Mike Nichols dirige snidando le radici delle passioni umane e le terribili conseguenze di un amore proibito con una maestria che trascende il mero racconto. A Nichols non interessa una dimensione morale della storia, né la denuncia sociale esplicita che essa porta in grembo. La sua lente è più chirurgica, più introspettiva. A Nichols interessa narrare la vicenda mettendo in luce, attraverso le contraddizioni di Ben, le difficoltà di un giovane uomo di adattarsi alle convenzioni sociali, di trovare un senso di sé in un mondo che gli offre solo ruoli prestabiliti e un benessere materiale privo di linfa vitale. La materia primordiale che fuoriesce e che costituisce di fatto il nucleo portante dell’opera è il racconto quasi verista di un amore censurato dalle convenzioni sociali e dal perbenismo borghese, il tutto senza alcun tipo di giudizio manicheo.
Non è un caso che questo film sia emerso proprio all'alba della New Hollywood, un movimento che avrebbe decostruito le narrazioni convenzionali, abbracciato l'ambiguità morale e messo a nudo le crepe del sogno americano.

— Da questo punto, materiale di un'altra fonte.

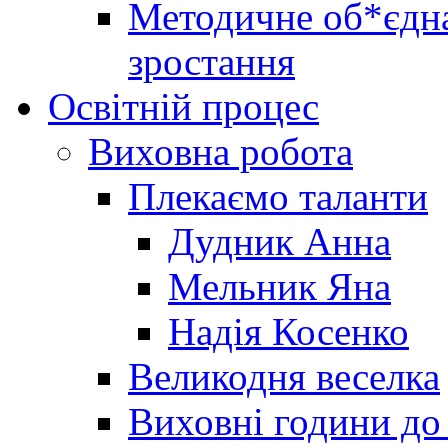
Методичне об*єдна
зростання
Освітній процес
Виховна робота
Плекаємо таланти
Дудник Анна
Мельник Яна
Надія Косенко
Великодня веселка
Виховні години до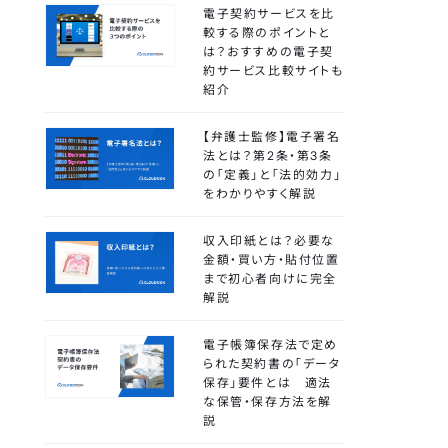
電子契約サービスを比
較する際のポイントと
は？おすすめの電子契
約サービス比較サイトも
紹介
【弁護士監修】電子署名
法とは？第2条・第3条
の「定義」と「法的効力」
をわかりやすく解説
収入印紙とは？必要な
金額・買い方・貼付位置
まで初心者向けに完全
解説
電子帳簿保存法で定め
られた契約書の「データ
保存」要件とは 適法
な保管・保存方法を解
説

La fotografia di Robert Surtees, con i suoi primi piani talvolta claustrofobici e le inquadrature che isolano Benjamin nella grandezza di spazi vuoti, o lo ingabbiano tra gli artefici della sua stessa prigionia (i genitori, l'acquario, persino la camera d'albergo che diventa un rifugio e al contempo un lager emotivo), amplifica il senso di alienazione e la ricerca di un'identità autentica in un mondo che sembra offrire solo "plastiche". La colonna sonora, vera e propria cassa di risonanza dell'anima di Benjamin, è un capolavoro a sé stante, con le canzoni di Simon & Garfunkel che non si limitano a commentare l'azione, ma diventano la voce interiore del protagonista, un coro greco moderno che sussurra le sue ansie, le sue speranze, la sua disperazione. Brani come "The Sound of Silence" e "Mrs. Robinson" non sono solo hit, ma architravi narrativi che conferiscono al film una risonanza emotiva e generazionale senza precedenti.
Una scena memorabile sopra tutte le altre: il bacio tra Ben e Mrs. Robinson e la glaciale svestizione di lei. La sequenza è un microcosmo della loro intera relazione: Mrs. Robinson, con una calcolata meticolosità, chiede una gruccia per mettere via con cura la pelliccia leopardata – simbolo di un’eleganza predatoria e di un lusso ormai vuoto – e si prende il tempo di togliere una macchia dalla camicetta. Ben, a margine, è divorato dall’ansia e dalla vergogna, paralizzato dalla goffaggine giovanile di fronte a una seduzione così spietatamente efficiente. È una coreografia di potere e di desiderio celato, di controllo e di impotenza, che si consuma nel silenzio carico di un hotel anonimo, lontano dagli sguardi, ma che allo stesso tempo li intrappola entrambi in un gioco senza vincitori. La sequenza anticipa l'ambiguità del finale: la fuga liberatoria di Ben ed Elaine sul bus, seppur apparentemente un trionfo, dissolve i loro sorrisi in un’espressione di perplessità, di stanchezza, forse di terrore per un futuro che, al di fuori delle convenzioni ribaltate, è una terra incognita, un precipizio tanto quanto il letto di Mrs. Robinson. Un capolavoro che continua a interrogare le aspirazioni e le delusioni di ogni generazione.